Data wranglin’ for days!

At this point of the exercize I started to think about how weather can impact travel plans. January is a particular tricky travel month, especially in the Northern US. So, I thought it would be interesting to use this data set aligned with some inclimate weather. The plot below show a significant spike in delays in first part of January, I focused my attention to understand where these delays were occuring and found these commands helpful.

flights2 <- flights %>% filter(ArrDel180 > 0, Cancelled == 0) %>% select(FlightDate, Origin, ArrDel180, AirSpeed)
flights2 %>% group_by(FlightDate) %>% summarize(Tot3hrDelayedArrivals = sum(ArrDel180)) %>% ggplot(aes(x = FlightDate, y = Tot3hrDelayedArrivals)) + geom_line()

I thought these were interesting on a couple levels:

1) The histogram shows that US travel is fairly reliable. Even in tough weather!

JanStorm <- flights2 %>% group_by(Origin) %>% filter(FlightDate > 2016-01-07, FlightDate > 2016-01-11) %>% summarize(Tot3hrDelayedArrivals = sum(ArrDel180)) %>% arrange(desc(Tot3hrDelayedArrivals))
JanStorm %>% ggvis(~Tot3hrDelayedArrivals) %>% layer_histograms(width = 20)

2) These airports experienced the most delayed flights in the early part of January. However, something other than weather occurred during the beginning of this month.

kable(head(JanStorm))
Origin Tot3hrDelayedArrivals
ATL 244
DEN 152
SFO 151
CLT 145
DFW 131
ORD 110

3) In the future, It might be a good exercise to couple this data with other data sets like [this one] (https://www.transtats.bts.gov/OT_Delay/OT_DelayCause1.asp?pn=1)

“Step on it! We’re Late!”

Next, I focused on Portland, Maine (PWM) and Boston, Massachussetts (BOS) airports as these are the airports I typically travel through. So, I applied some filters and selected the relevant variables to see if To get the following ‘data.frames’. I find these insights compelling and may look to travel through more reliable connections.
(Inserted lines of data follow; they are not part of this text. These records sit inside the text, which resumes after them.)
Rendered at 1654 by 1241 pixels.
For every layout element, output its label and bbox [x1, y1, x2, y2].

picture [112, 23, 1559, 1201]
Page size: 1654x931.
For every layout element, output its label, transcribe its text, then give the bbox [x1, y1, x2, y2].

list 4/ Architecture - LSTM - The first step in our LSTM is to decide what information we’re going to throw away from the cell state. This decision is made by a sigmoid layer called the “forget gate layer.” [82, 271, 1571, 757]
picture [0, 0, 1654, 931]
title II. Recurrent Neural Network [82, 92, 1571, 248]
BOS <- flights %>% filter(Dest == "BOS", ArrDel180 > 0, Cancelled == 0) %>% select(FlightDate, Origin, Dest, DepDelay, ArrDel180, AirSpeed)
kable(head(BOS))
FlightDate Origin Dest DepDelay ArrDel180 AirSpeed
2016-01-06 MIA BOS 200 1 490.1299
2016-01-04 CLT BOS 218 1 455.0000
2016-01-07 PHL BOS 172 1 373.3333
2016-01-10 CLT BOS 318 1 496.3636
2016-01-13 PHL BOS 193 1 336.0000
2016-01-23 CLT BOS 124 1 297.1429
BOS %>% group_by(Origin) %>% summarize(Tot3hrDelayedArrivals = sum(ArrDel180)) %>% ggplot(aes(x = Origin, y = Tot3hrDelayedArrivals), desc(Tot3hrDelayedArrivals)) + geom_col()

There was only one - three hour late arrivals in Portland.
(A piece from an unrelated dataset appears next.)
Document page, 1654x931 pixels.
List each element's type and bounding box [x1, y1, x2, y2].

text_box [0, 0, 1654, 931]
PWM <- flights %>% filter(Dest == "PWM", ArrDel180 > 0, Cancelled == 0) %>% select(FlightDate, Origin, Dest, DepDelay, ArrDel180, AirSpeed)
kable(head(PWM))
FlightDate Origin Dest DepDelay ArrDel180 AirSpeed
2016-01-13 CLT PWM 199 1 487.8

There is nothing more compelling than your own home when on a trip that has been impacted by a significant delay. I have wanted to be beamed home (ala Star Trek) on several occaisions. Quite simply, once on the plane - you simply want to know the pilot is flying at the highest possible speed! So, I wanted to see if pilots press the envelop when they have a plane full of tired travelers.’
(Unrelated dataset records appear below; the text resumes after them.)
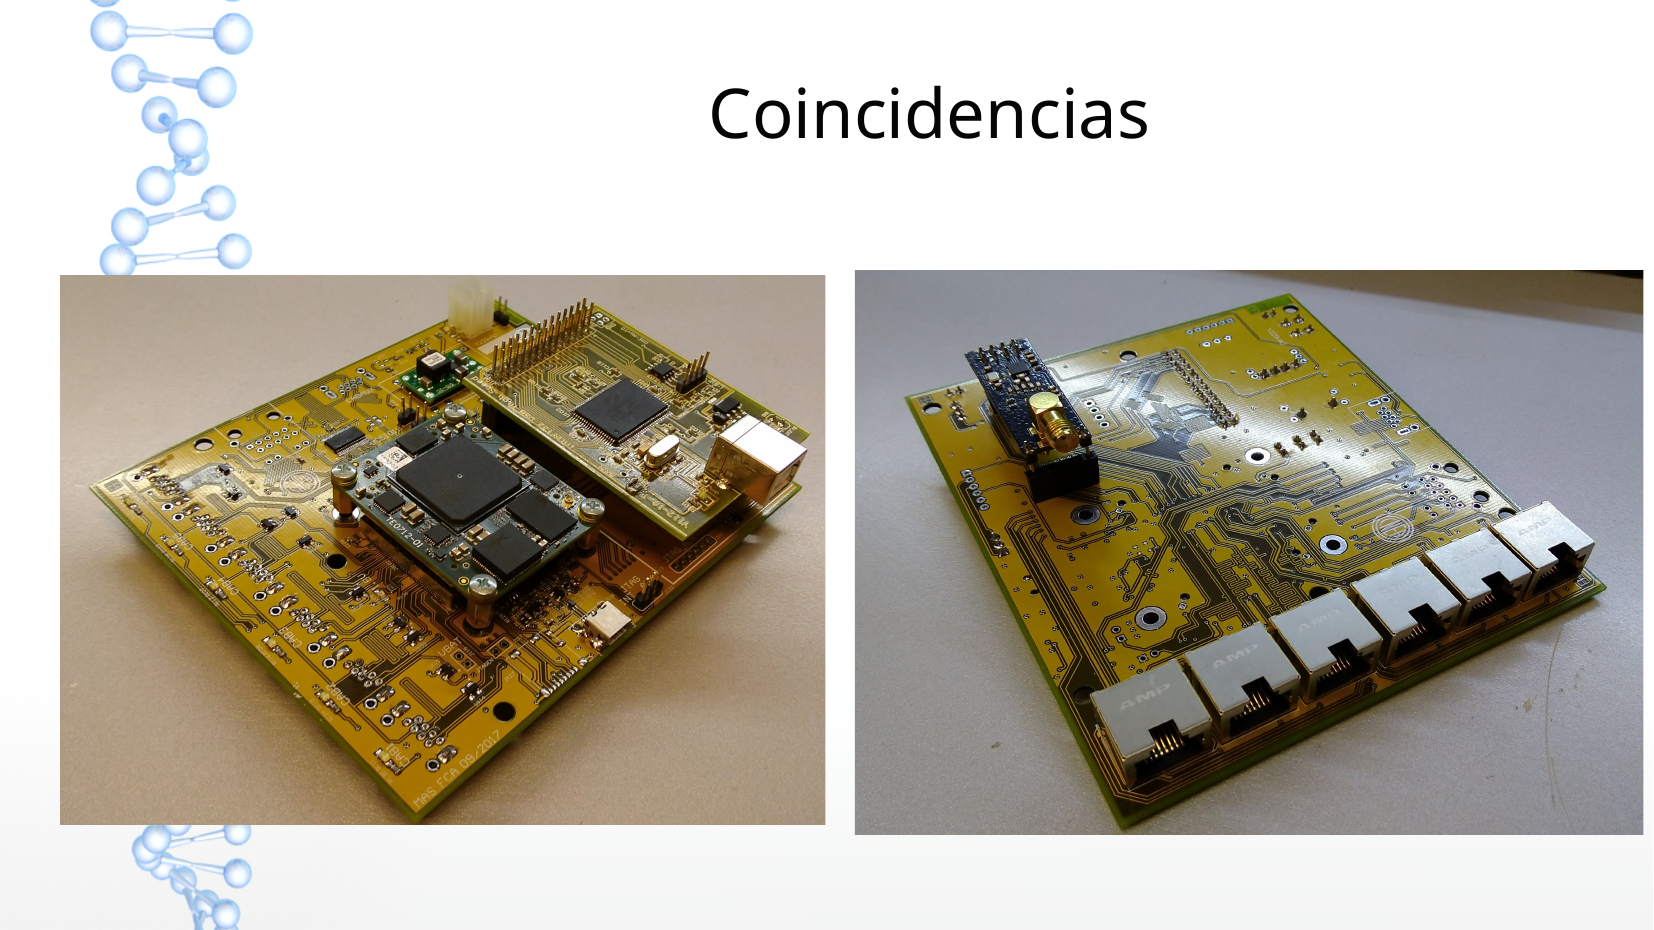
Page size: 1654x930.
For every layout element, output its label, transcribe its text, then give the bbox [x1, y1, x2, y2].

picture [0, 0, 1654, 930]
title Coincidencias [265, 35, 1594, 189]
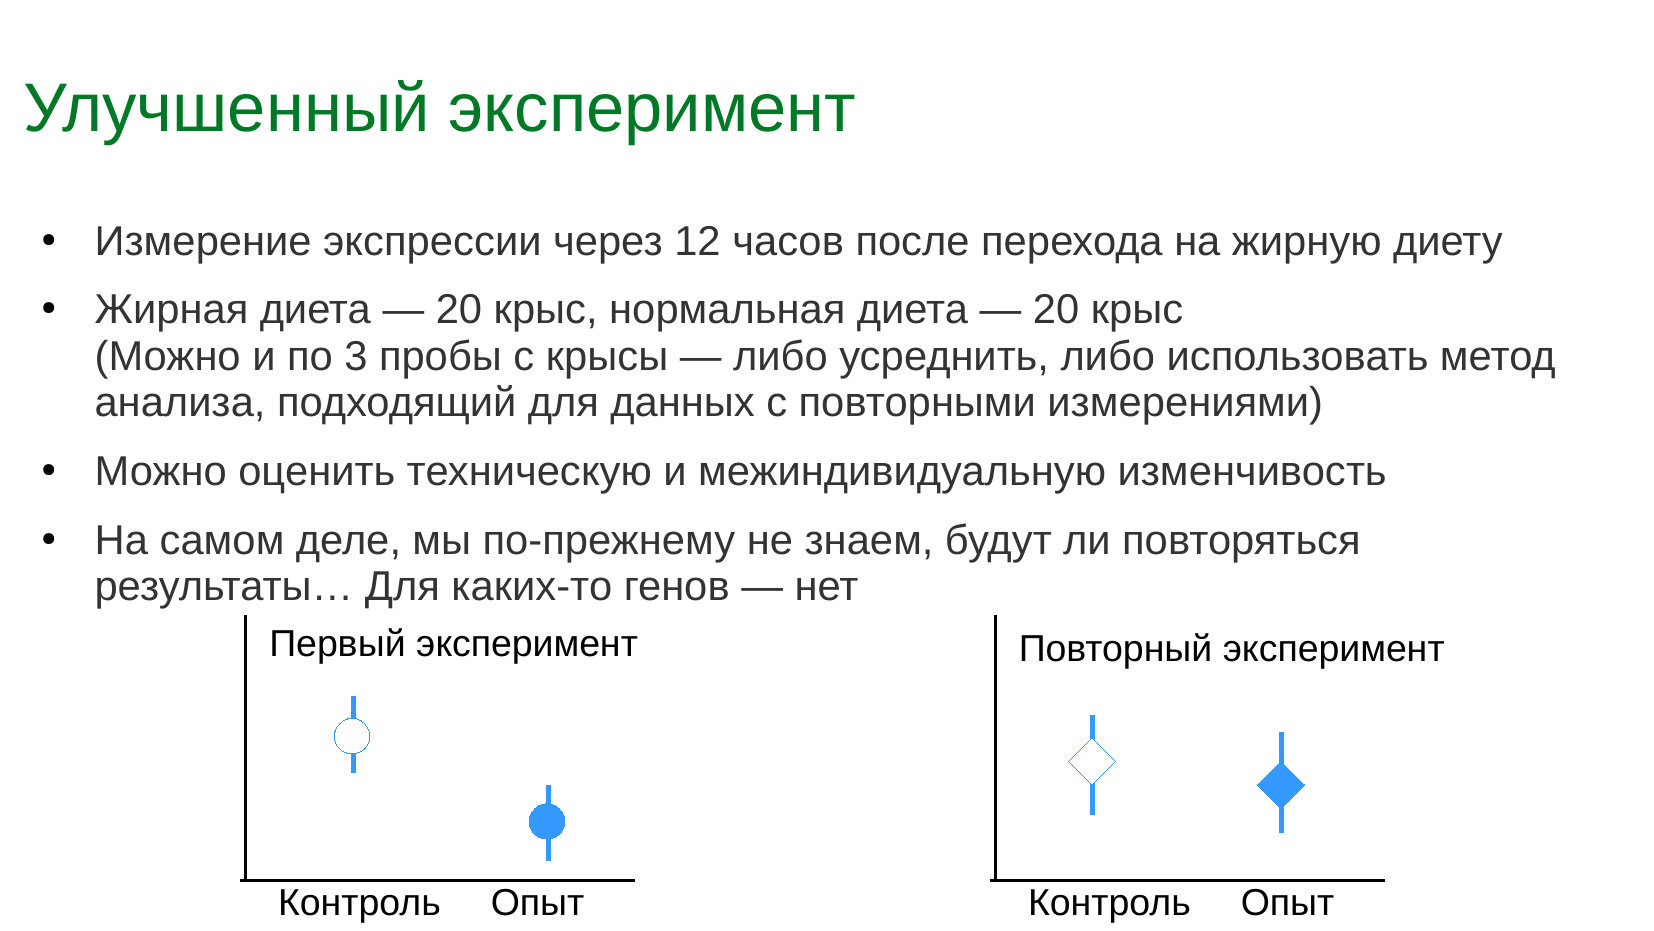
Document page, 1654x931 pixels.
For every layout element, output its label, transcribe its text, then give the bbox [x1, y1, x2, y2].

It seems they may when you compare the delayed Boston flights…

BOS_AS <- BOS %>% select(Origin, ArrDel180, AirSpeed)
BOS_AS %>% ggvis(~AirSpeed) %>% layer_histograms(width = 20, fill := "red") %>%  add_axis("x", title = "Air Speed") %>% add_axis("y", title = "Total Flights Arriving more than 3 Hours Late")

…with All the domestic flights in the same time frame.

flights2 %>% ggvis(~AirSpeed) %>% layer_histograms(width = 20, fill := "red") %>%  add_axis("x", title = "Air Speed") %>% add_axis("y", title = "Total Flights Arriving more than 3 Hours Late")

Thank You!